Lucu? Ya. Aneh? Pasti.Tapi yang bikin penasaran: kenapa bisa
viral? Dan... sebenarnya untuk apa konten semacam ini dibuat?
Bukan
untuk menghakimi hiburan. Bukan juga karena tertawa itu salah. Tapi menarik
kalau kita mencoba melihat lebih dalam apa yang sebenarnya sedang terjadi
dengan pikiran dan perasaan kita saat konten seperti ini begitu cepat menyebar
dan begitu mudah kita nikmati?
Secara
psikologis, banyak konten absurd memang sengaja dibuat untuk memancing
emosi secara cepat.Bukan soal isi. Bukan soal makna. Tapi seberapa cepat bisa
membuat kita bereaksi. Semakin aneh → semakin menarik → semakin banyak yang
nonton → semakin besar peluang viral → semakin menguntungkan.
Dan
tanpa sadar, kita pun terbiasa dengan pola ini. Konten yang cepat dan ringan
jadi favorit, sementara konten yang dalam dan bermakna mulai terasa “berat”.
Dalam
teori emotional contagion, dijelaskan bahwa konten seperti ini bisa
menyebar cepat karena mampu “menulari” emosi. Dalam jurnal Social Media,
Memes, and Digital Emotional Contagion (Tabatabaei dkk., 2023), dijelaskan
bagaimana emosi seperti tawa, bingung, atau kaget bisa tersebar luas hanya
lewat satu unggahan singkat. Otak kita menangkap ekspresi emosional dari
gambar, teks, atau suara absurd itu, lalu sistem mirror neuron bekerja:
kita ikut tertawa, ikut bingung, atau setidaknya ikut merasa, “ini lucu banget
sih”. Akhirnya kita share, kasih komentar, dan tanpa sadar ikut menyebarkannya.
Inilah yang disebut digital emotional contagion.
Begitu banyak konten absurd sengaja dibuat dengan
gaya yang nyeleneh demi memicu reaksi instan. Dan karena emosi
menyebar lebih cepat daripada logika (Kramer dkk., 2014), konten semacam
ini pun lebih mudah viral dibanding konten yang penuh makna.
Dalam Islam, ada satu prinsip sederhana tapi dalam maknanya. Nabi Muhammad ﷺ bersabda:
“Di antara tanda baiknya Islam seseorang adalah meninggalkan apa yang tidak bermanfaat.” (HR. Tirmidzi no. 2317).
Ini
bukan larangan untuk tertawa atau menikmati hiburan.
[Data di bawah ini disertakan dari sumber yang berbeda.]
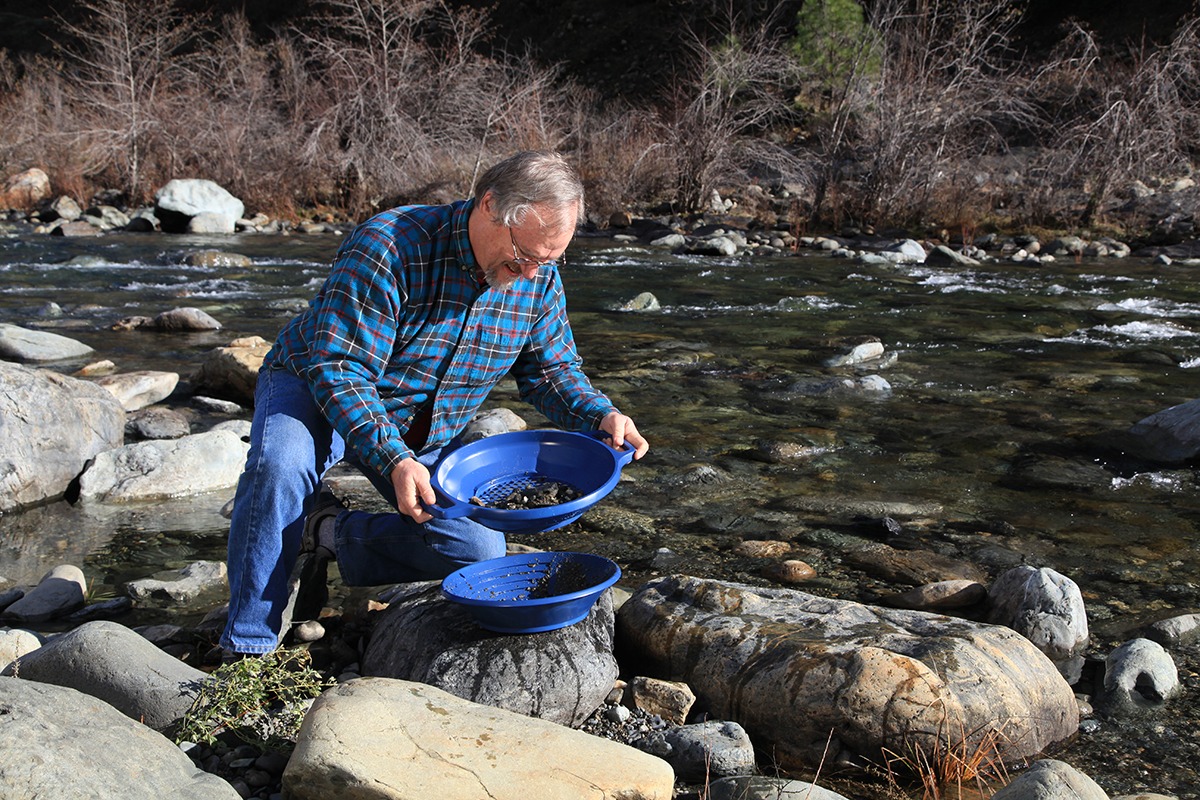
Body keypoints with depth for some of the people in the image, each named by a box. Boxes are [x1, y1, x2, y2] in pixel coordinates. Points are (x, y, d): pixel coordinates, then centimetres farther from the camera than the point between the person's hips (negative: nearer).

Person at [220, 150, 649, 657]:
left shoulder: (540, 277, -12)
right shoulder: (389, 247, -31)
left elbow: (552, 370, 0)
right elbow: (338, 370, -32)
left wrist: (602, 416, -21)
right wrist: (394, 461, -44)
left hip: (427, 434, 5)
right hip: (316, 389, -5)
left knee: (480, 554, -10)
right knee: (280, 467, -37)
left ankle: (336, 533, 6)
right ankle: (247, 649, -20)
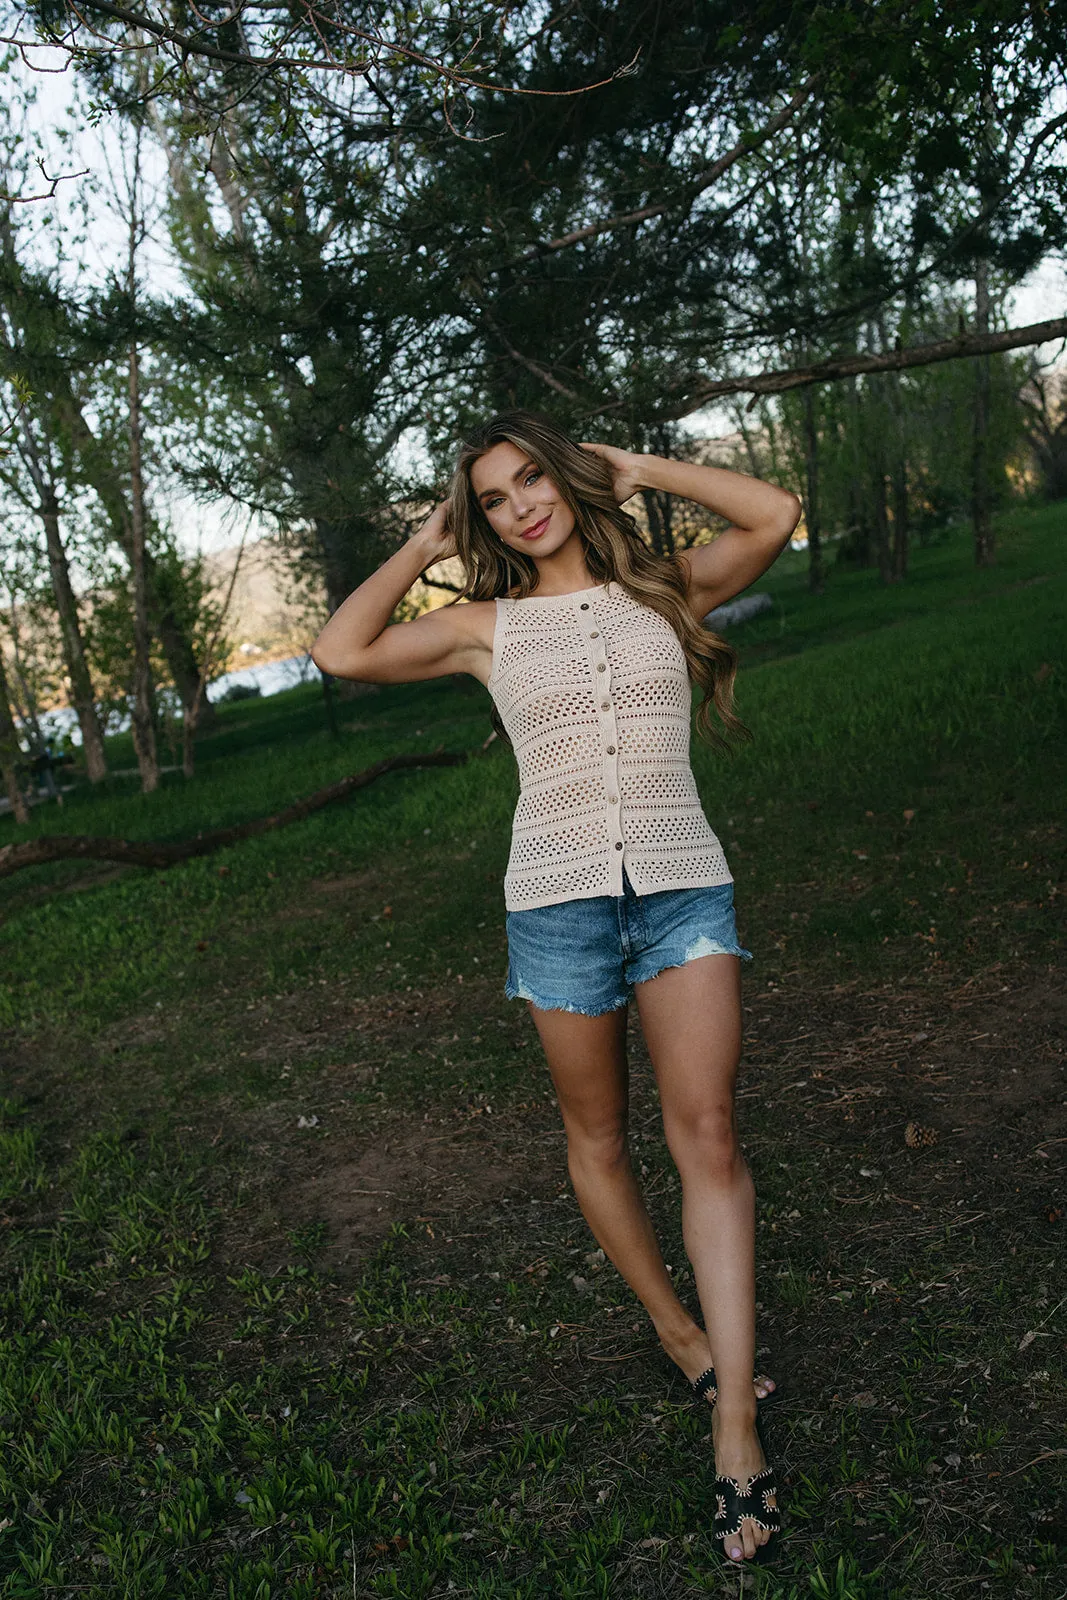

Tapi lebih ke
arah kesadaran. Sebuah pengingat lembut yang seolah bertanya,“Kamu
habiskan waktu buat ini… manfaatnya apa, ya?”
Bukan
berarti hiburan itu salah. Justru sebaliknya, kita semua butuh jeda. Butuh
tertawa. Butuh santai. Tapi ada satu benang merah yang bisa kita
pegang: hiburan seharusnya menyegarkan, bukan membuat kita kehilangan
arah. Bukan membuat kita terbiasa dengan hal-hal yang kosong makna.
Kita
hidup di zaman di mana konten datang silih berganti, kadang makin absurd, makin
singkat, makin cepat. Tapi di tengah banjir distraksi ini, kita tetap punya
pilihan. Kita bisa tetap tertawa, tapi dengan sadar. Kita bisa menikmati, tapi
juga tahu kapan harus berhenti.
Mungkin
nggak semua hal yang muncul di layar perlu diikuti sampai habis. Karena pada
akhirnya, ini bukan soal melarang diri untuk bersenang-senang, tapi soal
menyadari apa yang layak kita beri tempat dalam pikiran dan waktu kita.
Referensi:
https://pin.it/5K9FgMRfg
Al-‘Utsaimin, M. S. (1425 H). Syarḥ al-Arbaʿīn al-Nawawiyyah (Cet. ke-3). Dar Ats-Tsurayya.
Kramer, A. D. I., Guillory, J. E., & Hancock, J. T. (2014). Experimental evidence of massive-scale emotional contagion through social networks. Proceedings of the National Academy of Sciences, 111(24), 8788–8790. https://doi.org/10.1073/pnas.1320040111
Tabatabaei, O., Saadatmand, M., Moradipour, S., & Mohammadi, M. (2023). Social media, memes, and digital emotional contagion: Critical thinking and emotional intelligence for digital citizenship education. IGI Global.